*** Opening of Data under study ***
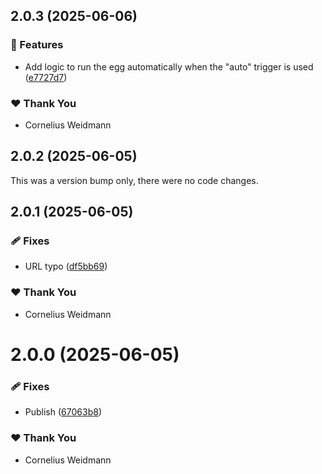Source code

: ## 2.0.3 (2025-06-06)

### 🚀 Features

- Add logic to run the egg automatically when the "auto" trigger is used ([e7727d7](https://github.com/kyco/eeaas/commit/e7727d7))

### ❤️ Thank You

- Cornelius Weidmann

## 2.0.2 (2025-06-05)

This was a version bump only, there were no code changes.

## 2.0.1 (2025-06-05)

### 🩹 Fixes

- URL typo ([df5bb69](https://github.com/kyco/eeaas/commit/df5bb69))

### ❤️ Thank You

- Cornelius Weidmann

# 2.0.0 (2025-06-05)

### 🩹 Fixes

- Publish ([67063b8](https://github.com/kyco/eeaas/commit/67063b8))

### ❤️ Thank You

- Cornelius Weidmann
*** Close of Data under study ***
__What you have to do__.
Transcribe the lines above precisely, character for character, and omit the pictures from your answer.

__Your response__.
Source code

: ## 2.0.3 (2025-06-06)

### 🚀 Features

- Add logic to run the egg automatically when the "auto" trigger is used ([e7727d7](https://github.com/kyco/eeaas/commit/e7727d7))

### ❤️ Thank You

- Cornelius Weidmann

## 2.0.2 (2025-06-05)

This was a version bump only, there were no code changes.

## 2.0.1 (2025-06-05)

### 🩹 Fixes

- URL typo ([df5bb69](https://github.com/kyco/eeaas/commit/df5bb69))

### ❤️ Thank You

- Cornelius Weidmann

# 2.0.0 (2025-06-05)

### 🩹 Fixes

- Publish ([67063b8](https://github.com/kyco/eeaas/commit/67063b8))

### ❤️ Thank You

- Cornelius Weidmann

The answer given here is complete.